Tuesday, August 24, 2010

useless

I've used the word "useless" more in the last few weeks than the rest of my life put together. Unfortunately, it sums up how I've been feeling about myself the past few weeks. To top it all off today, I had ONE thing that I had to do today and 100% failed. Seriously, the ONLY thing I had to do today was go see my therapist. I knew this when I got up this morning. I even had my calendar open for several hours around lunchtime. Yet I somehow completely managed to forget about it by the time the actual appointment rolled around, and then got a call from my therapist about 10 minutes after my session was supposed to start. I feel really bad about it - it costs my therapist money and it bugs me even more because it just isn't "me" to flake out and miss appointments. Hell, I am the person who gets there 15 minutes early "just in case" (in case of what, I'm not even sure). I just hate this feeling of being so undefined and out of control.
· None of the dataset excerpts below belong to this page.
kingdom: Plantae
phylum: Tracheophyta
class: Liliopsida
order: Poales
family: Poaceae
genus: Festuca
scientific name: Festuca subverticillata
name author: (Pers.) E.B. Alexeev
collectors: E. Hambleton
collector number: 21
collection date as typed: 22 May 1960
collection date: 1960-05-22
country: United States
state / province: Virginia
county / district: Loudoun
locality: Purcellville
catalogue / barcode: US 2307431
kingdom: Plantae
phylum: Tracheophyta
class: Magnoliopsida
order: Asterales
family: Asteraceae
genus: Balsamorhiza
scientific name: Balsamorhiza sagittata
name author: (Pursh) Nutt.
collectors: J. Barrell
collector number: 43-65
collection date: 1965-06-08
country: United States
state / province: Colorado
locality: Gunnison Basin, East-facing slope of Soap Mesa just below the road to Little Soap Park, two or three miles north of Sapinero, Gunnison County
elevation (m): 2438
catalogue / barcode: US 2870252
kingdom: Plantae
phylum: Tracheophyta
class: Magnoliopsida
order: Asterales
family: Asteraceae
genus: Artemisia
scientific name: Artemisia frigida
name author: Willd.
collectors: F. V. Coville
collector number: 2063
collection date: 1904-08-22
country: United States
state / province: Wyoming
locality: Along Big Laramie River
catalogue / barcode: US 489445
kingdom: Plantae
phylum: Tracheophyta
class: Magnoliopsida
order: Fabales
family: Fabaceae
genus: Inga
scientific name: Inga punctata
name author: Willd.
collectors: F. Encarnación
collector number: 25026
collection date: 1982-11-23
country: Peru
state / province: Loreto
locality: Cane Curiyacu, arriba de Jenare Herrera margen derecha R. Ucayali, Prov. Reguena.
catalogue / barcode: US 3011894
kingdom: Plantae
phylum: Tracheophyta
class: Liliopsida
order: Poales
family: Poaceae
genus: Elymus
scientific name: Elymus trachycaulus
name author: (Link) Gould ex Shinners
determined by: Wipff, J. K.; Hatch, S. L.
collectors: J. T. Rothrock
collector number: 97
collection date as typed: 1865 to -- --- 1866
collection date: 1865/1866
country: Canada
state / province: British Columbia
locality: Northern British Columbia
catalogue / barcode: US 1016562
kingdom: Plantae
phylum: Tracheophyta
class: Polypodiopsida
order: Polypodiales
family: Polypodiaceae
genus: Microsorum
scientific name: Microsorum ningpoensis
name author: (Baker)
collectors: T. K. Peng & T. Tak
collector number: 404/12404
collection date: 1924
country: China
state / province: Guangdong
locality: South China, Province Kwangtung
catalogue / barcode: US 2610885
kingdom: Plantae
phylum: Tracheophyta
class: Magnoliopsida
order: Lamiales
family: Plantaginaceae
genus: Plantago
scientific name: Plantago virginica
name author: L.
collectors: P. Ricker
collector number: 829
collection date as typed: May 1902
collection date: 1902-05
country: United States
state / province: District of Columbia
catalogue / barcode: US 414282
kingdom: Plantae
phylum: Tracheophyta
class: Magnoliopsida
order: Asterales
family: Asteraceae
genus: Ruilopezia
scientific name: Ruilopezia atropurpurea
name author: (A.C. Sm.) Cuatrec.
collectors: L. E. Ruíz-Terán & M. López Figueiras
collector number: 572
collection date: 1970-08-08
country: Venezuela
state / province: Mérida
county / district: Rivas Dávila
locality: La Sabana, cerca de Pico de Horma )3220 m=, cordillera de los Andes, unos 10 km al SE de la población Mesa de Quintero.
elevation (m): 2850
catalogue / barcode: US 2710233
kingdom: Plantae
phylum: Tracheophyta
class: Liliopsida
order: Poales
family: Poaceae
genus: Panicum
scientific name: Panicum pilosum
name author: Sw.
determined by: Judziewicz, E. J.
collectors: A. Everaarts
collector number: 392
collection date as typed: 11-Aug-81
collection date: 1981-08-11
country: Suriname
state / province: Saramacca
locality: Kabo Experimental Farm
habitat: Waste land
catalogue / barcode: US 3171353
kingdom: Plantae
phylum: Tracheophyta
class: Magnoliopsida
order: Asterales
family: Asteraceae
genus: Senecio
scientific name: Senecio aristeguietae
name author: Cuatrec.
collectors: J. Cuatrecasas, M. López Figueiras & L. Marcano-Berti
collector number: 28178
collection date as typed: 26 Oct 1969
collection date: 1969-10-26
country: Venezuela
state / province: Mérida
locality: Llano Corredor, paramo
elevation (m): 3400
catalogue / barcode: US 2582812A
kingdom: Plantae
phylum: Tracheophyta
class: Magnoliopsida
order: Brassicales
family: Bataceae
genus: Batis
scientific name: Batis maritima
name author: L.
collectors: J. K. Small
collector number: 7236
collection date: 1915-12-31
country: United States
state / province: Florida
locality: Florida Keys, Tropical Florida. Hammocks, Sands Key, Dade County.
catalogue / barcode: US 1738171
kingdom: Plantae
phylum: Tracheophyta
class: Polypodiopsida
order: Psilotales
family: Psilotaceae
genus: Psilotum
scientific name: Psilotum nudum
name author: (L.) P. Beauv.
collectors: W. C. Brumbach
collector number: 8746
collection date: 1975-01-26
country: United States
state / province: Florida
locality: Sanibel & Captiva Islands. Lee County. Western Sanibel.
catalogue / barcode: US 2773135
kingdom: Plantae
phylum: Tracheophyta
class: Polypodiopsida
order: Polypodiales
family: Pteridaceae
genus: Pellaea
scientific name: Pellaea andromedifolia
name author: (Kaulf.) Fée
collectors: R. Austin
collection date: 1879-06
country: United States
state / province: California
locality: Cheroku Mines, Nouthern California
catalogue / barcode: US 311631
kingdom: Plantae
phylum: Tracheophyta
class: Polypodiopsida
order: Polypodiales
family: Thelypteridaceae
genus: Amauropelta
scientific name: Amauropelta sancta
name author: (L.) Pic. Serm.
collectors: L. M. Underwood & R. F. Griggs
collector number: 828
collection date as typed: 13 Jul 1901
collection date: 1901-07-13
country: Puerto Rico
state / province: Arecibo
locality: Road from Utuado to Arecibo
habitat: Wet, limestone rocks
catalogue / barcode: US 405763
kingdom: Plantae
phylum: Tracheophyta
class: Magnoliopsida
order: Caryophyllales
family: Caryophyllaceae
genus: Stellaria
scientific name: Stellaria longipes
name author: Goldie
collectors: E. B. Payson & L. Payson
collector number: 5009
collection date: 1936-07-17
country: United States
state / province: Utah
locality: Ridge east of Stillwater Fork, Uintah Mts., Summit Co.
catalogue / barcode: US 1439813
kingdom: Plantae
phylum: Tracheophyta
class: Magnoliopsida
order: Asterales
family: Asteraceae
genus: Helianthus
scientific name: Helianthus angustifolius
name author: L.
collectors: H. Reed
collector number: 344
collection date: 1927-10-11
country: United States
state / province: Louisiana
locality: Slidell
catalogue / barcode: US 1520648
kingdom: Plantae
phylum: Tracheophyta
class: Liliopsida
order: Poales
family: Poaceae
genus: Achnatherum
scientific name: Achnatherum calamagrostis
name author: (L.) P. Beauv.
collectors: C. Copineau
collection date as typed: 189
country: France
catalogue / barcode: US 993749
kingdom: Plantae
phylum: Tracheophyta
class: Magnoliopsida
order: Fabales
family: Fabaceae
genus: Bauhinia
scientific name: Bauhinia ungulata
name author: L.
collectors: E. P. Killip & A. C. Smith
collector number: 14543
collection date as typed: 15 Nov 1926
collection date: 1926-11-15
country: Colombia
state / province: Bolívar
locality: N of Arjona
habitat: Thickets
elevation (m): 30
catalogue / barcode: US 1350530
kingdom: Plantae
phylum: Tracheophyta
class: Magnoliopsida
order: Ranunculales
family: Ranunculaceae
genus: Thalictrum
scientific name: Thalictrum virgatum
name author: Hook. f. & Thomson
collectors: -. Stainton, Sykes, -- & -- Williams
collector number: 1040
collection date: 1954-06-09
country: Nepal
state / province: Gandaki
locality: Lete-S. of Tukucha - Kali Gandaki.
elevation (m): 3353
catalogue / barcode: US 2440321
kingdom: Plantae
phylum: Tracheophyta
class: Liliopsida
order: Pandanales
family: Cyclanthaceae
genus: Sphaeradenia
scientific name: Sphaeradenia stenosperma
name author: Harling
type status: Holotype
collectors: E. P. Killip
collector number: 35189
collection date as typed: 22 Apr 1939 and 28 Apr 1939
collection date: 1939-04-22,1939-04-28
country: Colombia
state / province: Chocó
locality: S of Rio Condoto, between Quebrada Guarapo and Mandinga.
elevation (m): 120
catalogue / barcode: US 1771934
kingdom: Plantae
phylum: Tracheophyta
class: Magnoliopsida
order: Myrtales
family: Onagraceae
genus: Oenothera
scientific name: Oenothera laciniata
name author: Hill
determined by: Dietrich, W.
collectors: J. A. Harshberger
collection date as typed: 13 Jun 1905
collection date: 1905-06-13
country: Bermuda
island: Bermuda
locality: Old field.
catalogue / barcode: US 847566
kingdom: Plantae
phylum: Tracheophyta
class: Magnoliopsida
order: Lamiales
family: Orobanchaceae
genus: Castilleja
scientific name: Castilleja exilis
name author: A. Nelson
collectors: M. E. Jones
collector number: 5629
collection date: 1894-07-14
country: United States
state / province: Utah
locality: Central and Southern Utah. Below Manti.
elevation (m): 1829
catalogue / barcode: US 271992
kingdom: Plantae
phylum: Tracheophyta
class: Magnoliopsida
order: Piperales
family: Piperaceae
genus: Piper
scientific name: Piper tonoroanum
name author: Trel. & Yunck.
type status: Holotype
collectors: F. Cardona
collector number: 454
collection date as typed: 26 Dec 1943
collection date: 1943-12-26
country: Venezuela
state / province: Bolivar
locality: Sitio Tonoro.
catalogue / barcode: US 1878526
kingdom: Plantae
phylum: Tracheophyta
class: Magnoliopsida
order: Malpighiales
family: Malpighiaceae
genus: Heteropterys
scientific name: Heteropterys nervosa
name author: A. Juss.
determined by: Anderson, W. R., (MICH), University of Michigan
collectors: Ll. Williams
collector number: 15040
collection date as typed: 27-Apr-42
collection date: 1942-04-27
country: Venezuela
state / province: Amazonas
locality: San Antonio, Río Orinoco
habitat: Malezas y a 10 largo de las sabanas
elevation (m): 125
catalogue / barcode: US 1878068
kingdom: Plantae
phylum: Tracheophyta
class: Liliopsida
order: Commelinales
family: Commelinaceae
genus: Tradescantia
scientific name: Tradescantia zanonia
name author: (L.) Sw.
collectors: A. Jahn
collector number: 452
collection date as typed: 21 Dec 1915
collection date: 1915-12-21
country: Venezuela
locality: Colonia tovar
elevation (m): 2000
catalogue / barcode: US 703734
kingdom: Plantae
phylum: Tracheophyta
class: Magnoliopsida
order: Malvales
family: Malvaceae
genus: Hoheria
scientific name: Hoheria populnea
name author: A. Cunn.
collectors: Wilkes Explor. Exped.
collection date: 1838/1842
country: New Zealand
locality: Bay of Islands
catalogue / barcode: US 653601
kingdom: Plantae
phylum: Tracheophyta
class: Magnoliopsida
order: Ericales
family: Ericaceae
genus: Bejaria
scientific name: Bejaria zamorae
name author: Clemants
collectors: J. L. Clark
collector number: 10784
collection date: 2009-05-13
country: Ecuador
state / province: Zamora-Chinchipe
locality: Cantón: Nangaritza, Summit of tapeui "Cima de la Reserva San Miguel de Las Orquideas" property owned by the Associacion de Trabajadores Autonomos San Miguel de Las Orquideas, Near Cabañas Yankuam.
Besides today's screw-up, it's getting harder and harder to do chores. And since I am unemployed and am only a student 10% of the time, that's really all I do. I've been getting Braxton-Hicks contractions whenever I lift anything bigger than a gallon of milk, which actually limits a relatively large amount of housework. We also really need to polyurethane the new doors we installed and paint the trim for the hallway, but of course I shouldn't do those things because of the fumes (and of course DH is dragging his feet on those things, but then I feel like an unappreciative nag whenever I mention them to him since he is the one working and I'm the one sitting on my ass all day). Why do the pregnancy books fail to talk about this? It can't really be that abnormal. Although I guess I shouldn't trust the books because all of those authors seem to think women are obsessed with the whole weight gain aspect, and I couldn't care less about that.

It's weird too because I am sure there are plenty of women in the third trimester who dream of having no job, but I just really suck at handling this. My therapist pointed out last time that I've never had this much downtime in my entire adult life, and that doesn't have to be a bad thing. She probably didn't know that encouraging me to embrace an easygoing lifestyle for a few months was going to cause me to miss my damn appointment. lol.

I feel bad that I pretty much only blog when I'm feeling down about something, but honestly when things are going well, I don't feel the need to write it down. I've had two wonderful baby showers in the past 10 days and I *promise* I will write about them soon (although, again, unfortunately I failed to take even one photo at the nicest one so there will not be any visual evidence).